What the task requires
In the material below, the required lines run from the one containing "Generátor EFOY, palivové" through the one containing "Siti Internet". Copy those lines exactly, ends included, and nothing else.

Records to process
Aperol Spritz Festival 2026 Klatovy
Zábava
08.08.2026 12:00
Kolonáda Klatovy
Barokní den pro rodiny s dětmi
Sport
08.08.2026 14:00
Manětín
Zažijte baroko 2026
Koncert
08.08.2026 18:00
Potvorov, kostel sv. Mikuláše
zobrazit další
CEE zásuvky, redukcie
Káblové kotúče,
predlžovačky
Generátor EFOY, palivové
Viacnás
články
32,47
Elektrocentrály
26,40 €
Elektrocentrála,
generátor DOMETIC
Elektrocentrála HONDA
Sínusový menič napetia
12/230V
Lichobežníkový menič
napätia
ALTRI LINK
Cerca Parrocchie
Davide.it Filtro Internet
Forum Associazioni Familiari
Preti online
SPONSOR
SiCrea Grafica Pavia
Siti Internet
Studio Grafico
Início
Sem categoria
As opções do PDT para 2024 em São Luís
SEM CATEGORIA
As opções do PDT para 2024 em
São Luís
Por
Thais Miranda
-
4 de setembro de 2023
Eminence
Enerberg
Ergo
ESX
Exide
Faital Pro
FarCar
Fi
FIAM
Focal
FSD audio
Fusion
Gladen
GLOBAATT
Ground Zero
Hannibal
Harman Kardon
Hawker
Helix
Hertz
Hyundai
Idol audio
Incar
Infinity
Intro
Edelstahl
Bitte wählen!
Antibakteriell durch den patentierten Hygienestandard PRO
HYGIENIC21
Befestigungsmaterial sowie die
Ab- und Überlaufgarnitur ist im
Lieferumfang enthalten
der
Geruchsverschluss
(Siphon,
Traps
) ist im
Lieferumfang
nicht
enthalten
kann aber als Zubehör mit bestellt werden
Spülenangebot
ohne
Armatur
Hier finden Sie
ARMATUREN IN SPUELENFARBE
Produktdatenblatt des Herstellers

Exercise response
Generátor EFOY, palivové
Viacnás
články
32,47
Elektrocentrály
26,40 €
Elektrocentrála,
generátor DOMETIC
Elektrocentrála HONDA
Sínusový menič napetia
12/230V
Lichobežníkový menič
napätia
ALTRI LINK
Cerca Parrocchie
Davide.it Filtro Internet
Forum Associazioni Familiari
Preti online
SPONSOR
SiCrea Grafica Pavia
Siti Internet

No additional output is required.